At present, the TON blockchain wallet with the largest number of supported platforms is Tonkeeper, which supports web and mobile terminals, and can also view the NFT on the TON chain held by users on the mobile side. It is worth noting that TRON's wallet is a smart contract wallet, which in addition to implementing more shards of the TON network, also provides the wallet with the possibility to implement more complex applications.

DEX

There are currently 6 major decentralized exchanges on the TON ecosystem, including Megaton Finance, ION Finance, DeDust, STON.fi, Flex and Tegro Finance. These DEXs all have different emphases in terms of user audiences, Ston.fi and DeDust have the largest user base (users doing swaps), while DeDust and Megaton have more active users.

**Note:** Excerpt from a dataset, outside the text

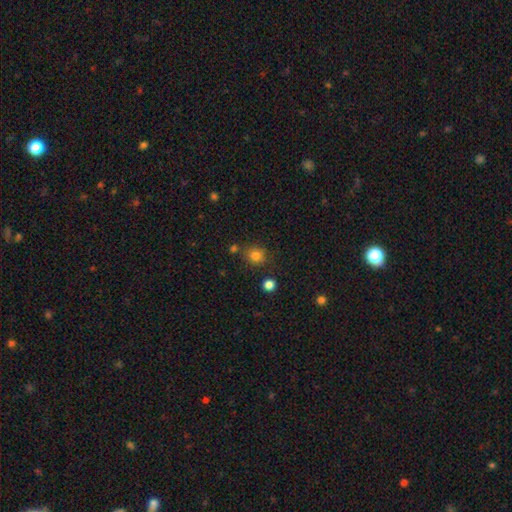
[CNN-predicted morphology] A smooth galaxy with no disk features (82%) that is round (77%). Merging: none (77%).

In addition, Storm Trade, a decentralized order-book exchange, is being tested, supporting both the web and Telegram bot mode, where users can interact directly with bots developed by Storm Trade in the future.

Borrowing

The first lending project of the TON chain, Evaa Protocol, is expected to go live in beta on October 10. On July 19, Evaa Protocol announced that TONcoin.fund became its strategic investor, and on October 2, it closed a private placement of $130,000 on the Tonstarter platform. The addition of the Evaa Protocol will benefit the liquidity of assets in the TON ecosystem.

Cross-chain bridge

At present, TON official cross-chain bridges support assets between TON and ETH, and BSC, and the official cross-chain bridges of other chains are still under development.

In addition, third-party cross-chain bridges are Orbit Bridge, Wallet Bridge, and Tontake Bridge. Orbit Bridge and Megaton Finance are both developed by the KlaySwap team, a DEX platform on the Korean public chain Klaytn, and support the cross-crossing of 11 public chains. Wallet Bridge and Tontake Bridge are in the form of Telegram bots, but the number of users is small, and users need to be aware of the interaction risk.

Data Platform

Its development team, Devnull, won second prize in the Beosin-backed Hack-a-Ton hackathon in July this year, and will support more TRON-related data analysis in the future.

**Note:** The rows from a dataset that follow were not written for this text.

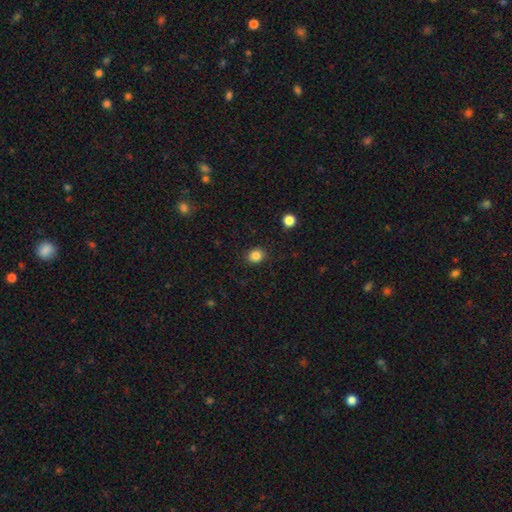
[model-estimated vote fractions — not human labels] This appears to be a smooth galaxy with no disk features (84%) that is round (68%). Merging: none (89%).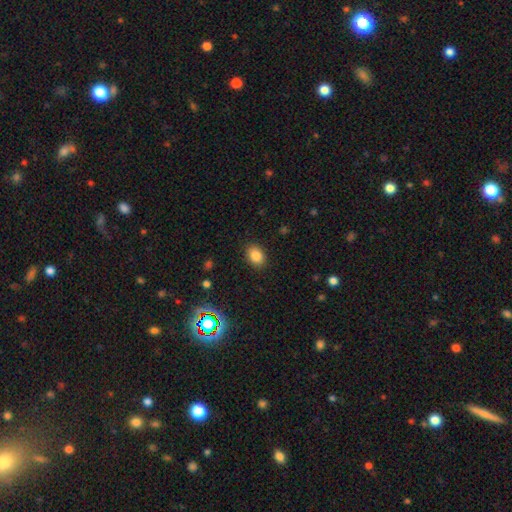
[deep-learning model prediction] Overall: smooth (84%). How rounded: in between (74%). Merging: none (88%).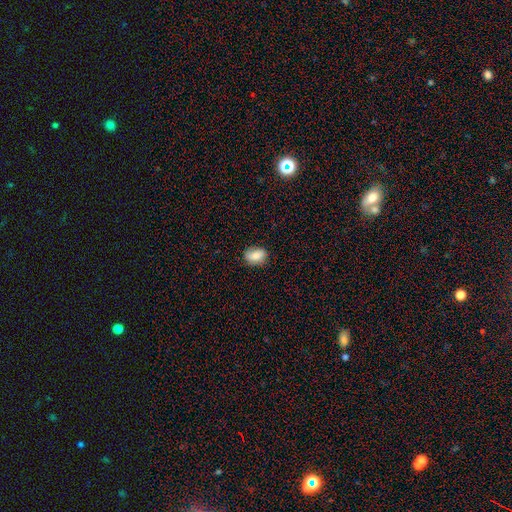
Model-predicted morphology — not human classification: Smooth or featured?
  - smooth: 82% *
  - featured or disk: 10%
  - star or artifact: 8%
How rounded?
  - in between: 76% *
  - round: 22%
  - cigar-shaped: 2%
Merging?
  - none: 81% *
  - minor disturbance: 15%
  - major disturbance: 3%
  - merger: 1%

The Present and Future of TON

At present, TON is vigorously developing the DeFi ecosystem. This year, TON has hosted two major hackathons, both with DeFi-related themes. Beosin, as the exclusive security partner for Hack-a-ton x DWF Labs x AWS, provides workshop guidance and weekly Q&A to solve the challenges of developers building TON ecosystem projects.

Beosin becomes a TON hackathon partner

In addition, TON vigorously holds community gatherings and developer training camps in various regions, aiming to attract more developers to participate in the construction of the TON ecosystem. **Beosin hosted TON offline meetups as local partners in Singapore and Bali in July and August this year, and conducted contract development training and security audit discounts for winning projects for the participating teams of Tact BootCamp in Seoul. **

Beosin works with the TON community

At the same time as the second hackathon, TON opened the application for the ecological project liquidity incentive program on June 6 to support the DeFi project parties of the TON ecosystem and attract more users.

Telegram trading bots such as Unibot and Banana Gun are not difficult to support the trading of TON ecological tokens.

Beosin's EagleEye on-chain monitoring platform also plans to launch Telegram bot in the future to provide users with fast project information and data query. At present, EagleEye has supported the analysis of the giant whale address on the chain, detected contract risks, monitored the project social media platform, and provided users with comprehensive project information.

In summary, with the gradual construction of the ecosystem and the advantages of TON on the mobile terminal, TON still has great potential and has a great opportunity to attract massive users to participate in its ecology in the future.